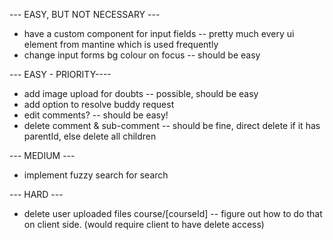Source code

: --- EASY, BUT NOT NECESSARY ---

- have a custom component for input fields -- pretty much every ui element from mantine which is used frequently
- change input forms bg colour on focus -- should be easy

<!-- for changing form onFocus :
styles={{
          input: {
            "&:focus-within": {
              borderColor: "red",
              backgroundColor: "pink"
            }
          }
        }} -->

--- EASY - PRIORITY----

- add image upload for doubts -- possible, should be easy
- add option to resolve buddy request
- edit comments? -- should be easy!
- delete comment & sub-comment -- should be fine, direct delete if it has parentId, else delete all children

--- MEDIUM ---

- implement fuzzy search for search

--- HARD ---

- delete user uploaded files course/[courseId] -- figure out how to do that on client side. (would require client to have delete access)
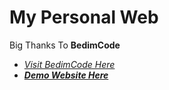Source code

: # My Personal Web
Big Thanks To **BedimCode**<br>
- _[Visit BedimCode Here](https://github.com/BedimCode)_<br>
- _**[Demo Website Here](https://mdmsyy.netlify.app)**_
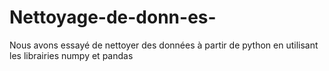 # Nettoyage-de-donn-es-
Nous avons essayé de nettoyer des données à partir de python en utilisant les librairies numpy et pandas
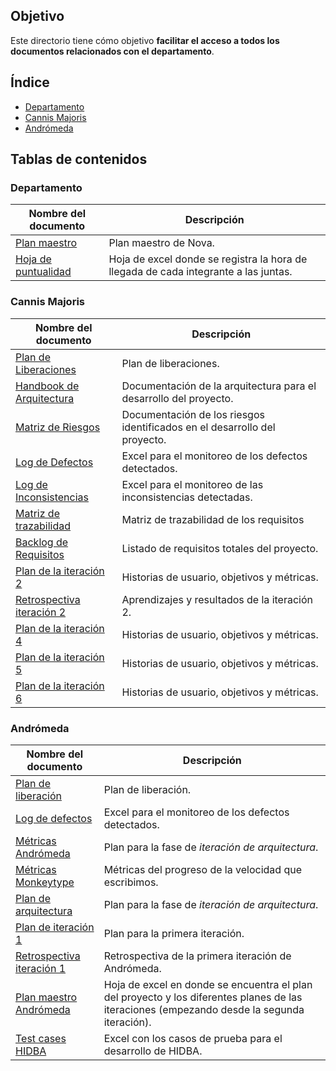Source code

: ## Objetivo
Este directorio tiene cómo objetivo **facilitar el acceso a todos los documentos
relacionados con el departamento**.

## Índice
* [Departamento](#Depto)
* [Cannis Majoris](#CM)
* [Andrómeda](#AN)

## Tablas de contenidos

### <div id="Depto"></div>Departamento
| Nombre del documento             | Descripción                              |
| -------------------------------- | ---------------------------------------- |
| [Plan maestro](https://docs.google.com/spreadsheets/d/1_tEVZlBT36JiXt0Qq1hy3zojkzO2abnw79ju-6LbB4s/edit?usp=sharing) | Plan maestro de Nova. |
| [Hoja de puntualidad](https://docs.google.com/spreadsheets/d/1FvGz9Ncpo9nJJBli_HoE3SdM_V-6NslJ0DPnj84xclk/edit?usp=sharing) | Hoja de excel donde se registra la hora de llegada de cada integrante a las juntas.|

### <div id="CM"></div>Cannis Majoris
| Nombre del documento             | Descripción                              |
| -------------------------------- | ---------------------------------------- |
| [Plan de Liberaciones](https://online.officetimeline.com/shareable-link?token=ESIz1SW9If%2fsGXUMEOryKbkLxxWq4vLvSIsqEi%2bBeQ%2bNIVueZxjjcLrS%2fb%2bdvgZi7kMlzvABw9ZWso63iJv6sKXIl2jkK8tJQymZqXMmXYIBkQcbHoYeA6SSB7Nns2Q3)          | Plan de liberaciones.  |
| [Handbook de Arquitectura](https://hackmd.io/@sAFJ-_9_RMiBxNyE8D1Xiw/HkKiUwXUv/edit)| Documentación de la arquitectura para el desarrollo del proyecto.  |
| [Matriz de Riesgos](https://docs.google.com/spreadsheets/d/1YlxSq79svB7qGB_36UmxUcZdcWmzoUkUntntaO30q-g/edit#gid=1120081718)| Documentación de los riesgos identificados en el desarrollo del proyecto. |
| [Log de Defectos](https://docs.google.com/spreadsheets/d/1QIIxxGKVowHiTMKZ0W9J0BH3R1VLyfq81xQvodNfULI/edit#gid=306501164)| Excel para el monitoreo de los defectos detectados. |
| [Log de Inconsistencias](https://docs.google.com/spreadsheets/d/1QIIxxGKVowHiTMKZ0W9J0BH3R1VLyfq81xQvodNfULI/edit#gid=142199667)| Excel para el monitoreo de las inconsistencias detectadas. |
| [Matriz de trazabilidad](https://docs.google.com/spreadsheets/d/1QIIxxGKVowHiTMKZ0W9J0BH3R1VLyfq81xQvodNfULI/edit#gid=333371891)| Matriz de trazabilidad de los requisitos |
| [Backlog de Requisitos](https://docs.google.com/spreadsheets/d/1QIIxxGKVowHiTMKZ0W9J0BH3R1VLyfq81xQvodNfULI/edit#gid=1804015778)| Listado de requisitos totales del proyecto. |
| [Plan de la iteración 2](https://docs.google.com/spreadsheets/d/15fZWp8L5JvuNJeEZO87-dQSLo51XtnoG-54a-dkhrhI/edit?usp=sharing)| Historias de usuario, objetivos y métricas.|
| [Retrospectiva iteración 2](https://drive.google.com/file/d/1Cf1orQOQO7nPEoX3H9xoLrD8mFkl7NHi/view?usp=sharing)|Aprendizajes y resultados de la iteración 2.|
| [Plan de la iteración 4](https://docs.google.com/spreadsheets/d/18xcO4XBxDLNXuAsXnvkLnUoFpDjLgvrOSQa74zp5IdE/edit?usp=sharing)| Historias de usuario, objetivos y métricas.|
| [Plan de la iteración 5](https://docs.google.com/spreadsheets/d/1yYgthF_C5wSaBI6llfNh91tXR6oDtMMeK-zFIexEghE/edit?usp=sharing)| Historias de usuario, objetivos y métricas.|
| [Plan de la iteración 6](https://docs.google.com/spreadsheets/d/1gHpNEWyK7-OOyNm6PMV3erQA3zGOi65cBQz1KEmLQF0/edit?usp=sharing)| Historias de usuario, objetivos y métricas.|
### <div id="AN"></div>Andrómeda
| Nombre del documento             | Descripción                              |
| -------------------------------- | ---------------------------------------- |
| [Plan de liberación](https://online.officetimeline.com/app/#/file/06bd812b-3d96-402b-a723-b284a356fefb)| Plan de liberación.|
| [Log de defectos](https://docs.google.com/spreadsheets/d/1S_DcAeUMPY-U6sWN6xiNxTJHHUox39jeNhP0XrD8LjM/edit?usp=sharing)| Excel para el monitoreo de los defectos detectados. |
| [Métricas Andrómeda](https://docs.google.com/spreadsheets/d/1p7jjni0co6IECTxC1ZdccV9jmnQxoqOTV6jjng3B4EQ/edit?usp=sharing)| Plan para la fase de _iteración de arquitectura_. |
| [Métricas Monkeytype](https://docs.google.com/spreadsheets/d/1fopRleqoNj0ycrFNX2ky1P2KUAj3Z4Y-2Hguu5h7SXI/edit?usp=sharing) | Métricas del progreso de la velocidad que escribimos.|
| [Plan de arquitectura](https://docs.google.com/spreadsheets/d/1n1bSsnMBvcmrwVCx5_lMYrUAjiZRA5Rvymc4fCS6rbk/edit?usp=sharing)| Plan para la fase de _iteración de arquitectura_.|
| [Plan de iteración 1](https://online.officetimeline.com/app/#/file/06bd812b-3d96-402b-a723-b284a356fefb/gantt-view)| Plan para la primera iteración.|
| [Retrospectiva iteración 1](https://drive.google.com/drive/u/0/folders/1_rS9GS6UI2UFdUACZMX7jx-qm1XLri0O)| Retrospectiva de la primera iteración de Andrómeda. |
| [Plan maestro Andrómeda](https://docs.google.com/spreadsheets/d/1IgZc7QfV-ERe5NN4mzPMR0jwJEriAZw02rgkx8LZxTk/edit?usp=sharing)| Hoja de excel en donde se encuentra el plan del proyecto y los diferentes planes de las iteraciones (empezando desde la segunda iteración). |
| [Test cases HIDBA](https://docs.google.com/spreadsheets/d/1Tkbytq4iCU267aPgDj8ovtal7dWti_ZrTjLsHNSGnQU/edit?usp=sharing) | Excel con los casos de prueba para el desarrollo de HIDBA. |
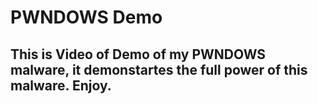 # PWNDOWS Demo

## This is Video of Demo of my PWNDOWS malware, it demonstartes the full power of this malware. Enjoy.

==*==

» **Try it**
To answer, copy each line from the material above that has the word "delete".

» **Answer**
- delete comment & sub-comment -- should be fine, direct delete if it has parentId, else delete all children
- delete user uploaded files course/[courseId] -- figure out how to do that on client side. (would require client to have delete access)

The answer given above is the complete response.